Figure 5 shows that more than half (59%) of the negatives correspondences were not found by the systems (correctly) in comparison to 56% not found in 2009). Figure 5 also shows that all participating systems found 16% of the negative correspondences, i.e., mistakenly returned them as positive, in comparison to 17% in 2009. These two observations explain the small increase in precision in Figure 2. The last two observations also suggest that the discrimination ability of the dataset remains as high as in previous years.
Figure 4 shows that 33% of positive correspondences have not been found by any of the matching systems this year. This value is better that the values of 2006 (43%) and 2008 (46%) but worse than 2009 (32%). In 2007 all the positive correspondences have been collectively found; these results (2007) were exceptional because the participating systems altogether had a full coverage of the expected results and very high precision and recall. Unfortunately, the best systems of 2007 did not participate this year (nor in 2008 and 2009) and the other systems do not seem to cope with the results of 2007.
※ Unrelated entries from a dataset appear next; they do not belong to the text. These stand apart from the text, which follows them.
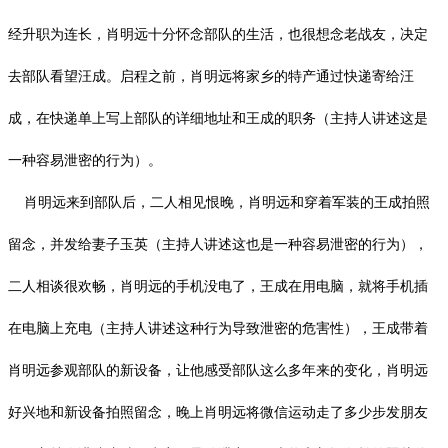
经升职为连长，肖明远十分怀念部队的生活，也很想念老战友，决定
去部队看望汪成。启程之前，肖明远将家乡的特产通过快递寄给汪
成，在快递单上写上部队的详细地址和王成的职务（主持人讲述这是
一种容易泄密的行为）。
肖明远来到部队后，二人相见恨晚，肖明远和穿着军装的王成拍照
留念，并发给妻子玉英（主持人讲述这也是一种容易泄密的行为），
二人相谈很欢畅，肖明远的手机没电了，王成在用电脑，就将手机插
在电脑上充电（主持人讲述这种行为导致泄密的危害性），王成带着
肖明远参观部队的新设备，让他感受部队这么多年来的变化，肖明远
好兴地和新设备拍照留念，晚上肖明远将微信运动走了多少步发朋友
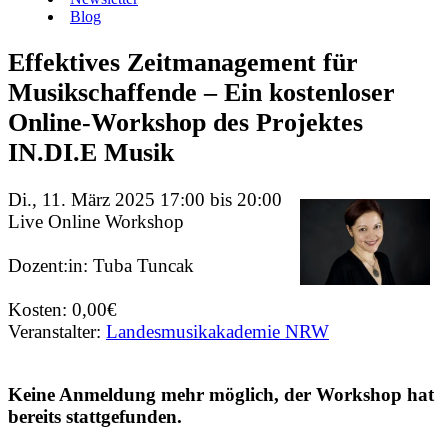
Blog
Effektives Zeitmanagement für
Musikschaffende – Ein kostenloser
Online-Workshop des Projektes
IN.DI.E Musik
Di., 11. März 2025 17:00 bis 20:00
Live Online Workshop
Dozent:in: Tuba Tuncak
Kosten: 0,00€
Veranstalter:
Landesmusikakademie NRW
Keine Anmeldung mehr möglich, der Workshop hat
bereits stattgefunden.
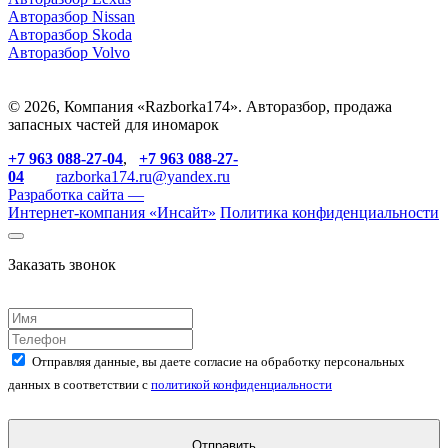
Авторазбор Nissan
Авторазбор Skoda
Авторазбор Volvo
© 2026, Компания «Razborka174». Авторазбор, продажа
запасных частей для иномарок
+7 963 088-27-04
,
+7 963 088-27-
04
razborka174.ru@yandex.ru
Разработка сайта —
Интернет-компания «
Инсайт
»
Политика конфиденциальности
Заказать звонок
Отправляя данные, вы даете согласие на обработку персональных
данных в соответствии с
политикой конфиденциальности
Отправить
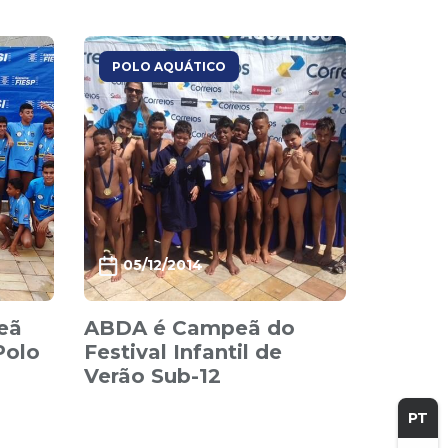
POLO AQUÁTICO
05/12/2014
eã
ABDA é Campeã do
Polo
Festival Infantil de
Verão Sub-12
PT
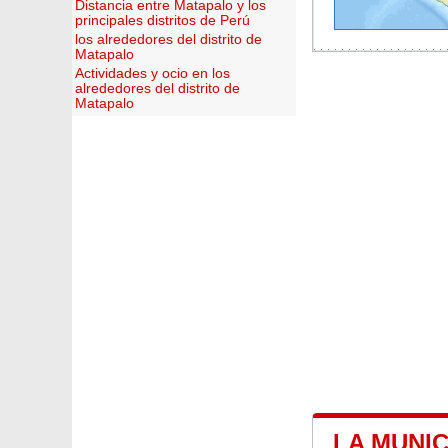
Distancia entre Matapalo y los
principales distritos de Perú
los alrededores del distrito de
Matapalo
Actividades y ocio en los
alrededores del distrito de
Matapalo
LA MUNI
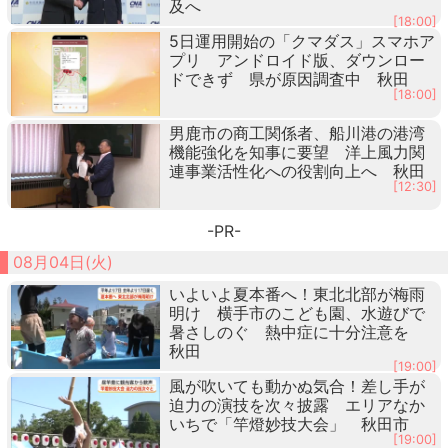
及へ
[18:00]
5日運用開始の「クマダス」スマホア
プリ アンドロイド版、ダウンロー
ドできず 県が原因調査中 秋田
[18:00]
男鹿市の商工関係者、船川港の港湾
機能強化を知事に要望 洋上風力関
連事業活性化への役割向上へ 秋田
[12:30]
-PR-
08月04日(火)
いよいよ夏本番へ！東北北部が梅雨
明け 横手市のこども園、水遊びで
暑さしのぐ 熱中症に十分注意を
秋田
[19:00]
風が吹いても動かぬ気合！差し手が
迫力の演技を次々披露 エリアなか
いちで「竿燈妙技大会」 秋田市
[19:00]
Figure 5 shows that this year 59% of the negatives correspondences were correctly not found. There is an increase in comparison to the value of 2009 (56%) but a decrease in comparison to the value of 2008, when 66% of the negatives correspondences where not found, being the best value in all years (2006 to 2010). This year 16% of the negative correspondences were mistakenly found by all the (3) participating systems, being the best value that of 2008 (1% for all (7) participating systems). An interpretation of these observations could be that the set of participating systems in 2010 seem to have found a good balance between being "cautious" (not finding negatives) and being "brave" (finding positives), resulting in average increases on precision, recall and F-measure as shown in Figure 2. In average, in 2010 the participants have a more "cautious" strategy of all years except 2008, being a little bit more "brave" than in 2007 and 2008. In 2007, we can observe that the set systems showed the most "brave" strategy in discovering correspondences of all the yearly evaluation initiatives, when the set of positive correspondences was fully covered, but covering mistakenly also 98% of the negative correspondences.
This year the average performance of the participants on the small stasks (given by the increase in precision and F-measure in Figure 2) is the best of all 5 years (2006 to 2010). This suggests that the set of participating systems have found a balance between a "brave and cautious" behavior for discovering correspondences. However, the value for the F-measure (0.53) indicates that there is still room for further improvements. In comparison to 2009, there is an increase of 2% in F-measure where the average F-measure was (0.51). Finally, as partitions of positive and negative correspondences indicate (see Figure 4 and Figure 5), the dataset still retains a good discrimination ability, i.e., different sets of correspondences are still hard for the different systems.
The systems that submitted their results to the Single task modality of the Directory track were ASMOV, GeRoMe-SMB, MapPSO and TaxoMap, though the Single task modality in the Directory was canceled due to lack of resources needed to cross check the reference alignments.